[Collected data entries]
▬▬▬

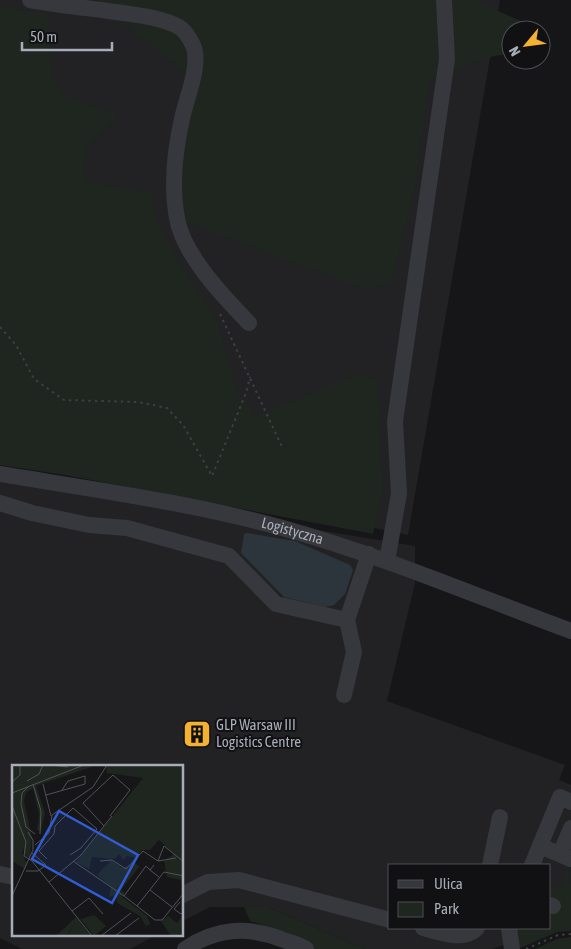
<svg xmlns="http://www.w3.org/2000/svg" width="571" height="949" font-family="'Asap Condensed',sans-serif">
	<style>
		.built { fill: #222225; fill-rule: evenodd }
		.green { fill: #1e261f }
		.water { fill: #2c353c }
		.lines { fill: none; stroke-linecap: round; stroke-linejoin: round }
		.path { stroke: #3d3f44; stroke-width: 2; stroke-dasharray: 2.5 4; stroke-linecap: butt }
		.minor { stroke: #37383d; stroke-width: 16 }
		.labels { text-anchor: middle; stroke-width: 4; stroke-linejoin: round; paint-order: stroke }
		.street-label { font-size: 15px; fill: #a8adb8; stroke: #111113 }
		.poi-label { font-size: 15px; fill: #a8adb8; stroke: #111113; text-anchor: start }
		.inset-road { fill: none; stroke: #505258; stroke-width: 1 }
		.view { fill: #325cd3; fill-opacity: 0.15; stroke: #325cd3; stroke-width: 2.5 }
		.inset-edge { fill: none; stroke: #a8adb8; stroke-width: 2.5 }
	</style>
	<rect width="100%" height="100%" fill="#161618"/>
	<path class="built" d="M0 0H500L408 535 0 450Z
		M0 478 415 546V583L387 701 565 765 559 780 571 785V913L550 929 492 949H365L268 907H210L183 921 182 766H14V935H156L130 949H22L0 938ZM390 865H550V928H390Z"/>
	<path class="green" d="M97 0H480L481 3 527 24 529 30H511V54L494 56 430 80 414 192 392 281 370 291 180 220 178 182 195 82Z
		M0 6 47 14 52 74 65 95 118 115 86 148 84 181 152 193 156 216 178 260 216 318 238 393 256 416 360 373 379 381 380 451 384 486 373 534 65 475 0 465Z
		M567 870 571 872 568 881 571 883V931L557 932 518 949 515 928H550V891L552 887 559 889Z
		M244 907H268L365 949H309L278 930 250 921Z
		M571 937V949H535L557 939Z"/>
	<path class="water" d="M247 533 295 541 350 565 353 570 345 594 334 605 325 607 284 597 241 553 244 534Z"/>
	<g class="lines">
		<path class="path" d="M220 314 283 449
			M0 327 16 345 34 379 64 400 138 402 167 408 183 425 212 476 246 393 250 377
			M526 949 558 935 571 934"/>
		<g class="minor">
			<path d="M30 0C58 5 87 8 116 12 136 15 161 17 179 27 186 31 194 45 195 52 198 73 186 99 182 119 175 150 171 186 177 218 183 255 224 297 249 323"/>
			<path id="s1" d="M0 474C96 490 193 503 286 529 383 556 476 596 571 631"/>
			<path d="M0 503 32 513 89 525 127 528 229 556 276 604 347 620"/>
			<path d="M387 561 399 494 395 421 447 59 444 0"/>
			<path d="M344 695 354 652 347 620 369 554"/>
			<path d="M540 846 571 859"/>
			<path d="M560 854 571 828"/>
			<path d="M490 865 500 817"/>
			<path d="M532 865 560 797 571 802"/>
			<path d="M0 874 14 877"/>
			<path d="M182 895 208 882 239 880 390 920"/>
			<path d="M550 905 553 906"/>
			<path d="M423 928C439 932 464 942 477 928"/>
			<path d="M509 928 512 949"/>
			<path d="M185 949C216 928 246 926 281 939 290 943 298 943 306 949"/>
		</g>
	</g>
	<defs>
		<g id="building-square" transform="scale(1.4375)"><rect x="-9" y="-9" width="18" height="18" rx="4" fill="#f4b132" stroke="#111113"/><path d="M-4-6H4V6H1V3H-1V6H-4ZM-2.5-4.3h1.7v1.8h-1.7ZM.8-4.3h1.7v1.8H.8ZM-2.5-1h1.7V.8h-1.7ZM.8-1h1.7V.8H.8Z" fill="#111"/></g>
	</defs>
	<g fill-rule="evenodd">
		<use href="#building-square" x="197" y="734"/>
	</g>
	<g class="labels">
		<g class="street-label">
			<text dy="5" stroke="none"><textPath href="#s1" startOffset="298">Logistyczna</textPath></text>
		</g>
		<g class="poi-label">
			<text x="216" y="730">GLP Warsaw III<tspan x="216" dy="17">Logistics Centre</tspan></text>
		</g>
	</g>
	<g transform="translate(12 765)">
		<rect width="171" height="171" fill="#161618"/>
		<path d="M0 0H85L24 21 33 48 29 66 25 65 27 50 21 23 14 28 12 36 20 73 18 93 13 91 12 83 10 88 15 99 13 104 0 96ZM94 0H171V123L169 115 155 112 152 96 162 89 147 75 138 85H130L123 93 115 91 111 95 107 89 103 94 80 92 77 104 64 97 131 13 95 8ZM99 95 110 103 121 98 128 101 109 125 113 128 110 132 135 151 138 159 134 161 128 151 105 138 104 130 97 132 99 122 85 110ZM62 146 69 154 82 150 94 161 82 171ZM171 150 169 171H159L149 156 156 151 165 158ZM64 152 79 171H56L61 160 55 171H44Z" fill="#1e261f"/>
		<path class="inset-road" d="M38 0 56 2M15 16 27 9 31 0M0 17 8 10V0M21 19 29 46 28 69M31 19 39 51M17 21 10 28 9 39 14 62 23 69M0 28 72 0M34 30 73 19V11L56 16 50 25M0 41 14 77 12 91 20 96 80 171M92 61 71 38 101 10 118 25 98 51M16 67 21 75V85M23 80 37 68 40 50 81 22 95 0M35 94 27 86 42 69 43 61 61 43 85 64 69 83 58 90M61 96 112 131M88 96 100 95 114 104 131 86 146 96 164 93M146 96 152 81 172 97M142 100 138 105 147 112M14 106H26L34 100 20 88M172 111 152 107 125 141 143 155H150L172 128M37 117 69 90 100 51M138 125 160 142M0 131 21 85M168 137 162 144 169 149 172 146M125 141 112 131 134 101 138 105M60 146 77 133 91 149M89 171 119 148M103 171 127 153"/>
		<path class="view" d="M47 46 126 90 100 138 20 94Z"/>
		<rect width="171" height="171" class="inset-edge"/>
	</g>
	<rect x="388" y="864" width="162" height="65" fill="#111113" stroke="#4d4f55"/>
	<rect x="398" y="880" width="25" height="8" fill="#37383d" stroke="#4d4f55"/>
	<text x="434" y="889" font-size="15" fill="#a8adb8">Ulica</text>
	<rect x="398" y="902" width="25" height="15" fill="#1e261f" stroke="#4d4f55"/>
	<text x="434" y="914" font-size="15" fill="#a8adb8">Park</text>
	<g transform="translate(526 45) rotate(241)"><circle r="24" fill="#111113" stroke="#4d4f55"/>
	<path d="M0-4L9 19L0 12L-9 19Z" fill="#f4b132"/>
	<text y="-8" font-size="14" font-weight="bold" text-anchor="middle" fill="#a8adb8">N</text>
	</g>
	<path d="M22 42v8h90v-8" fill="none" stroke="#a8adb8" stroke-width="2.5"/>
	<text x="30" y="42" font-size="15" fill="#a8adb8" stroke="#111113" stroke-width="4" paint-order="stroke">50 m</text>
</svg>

▬▬▬

# WHAT THE EXERCISE ASKS
Return each line in the records that holds the string "lines".

# WRITTEN SOLUTION
		.lines { fill: none; stroke-linecap: round; stroke-linejoin: round }
	<g class="lines">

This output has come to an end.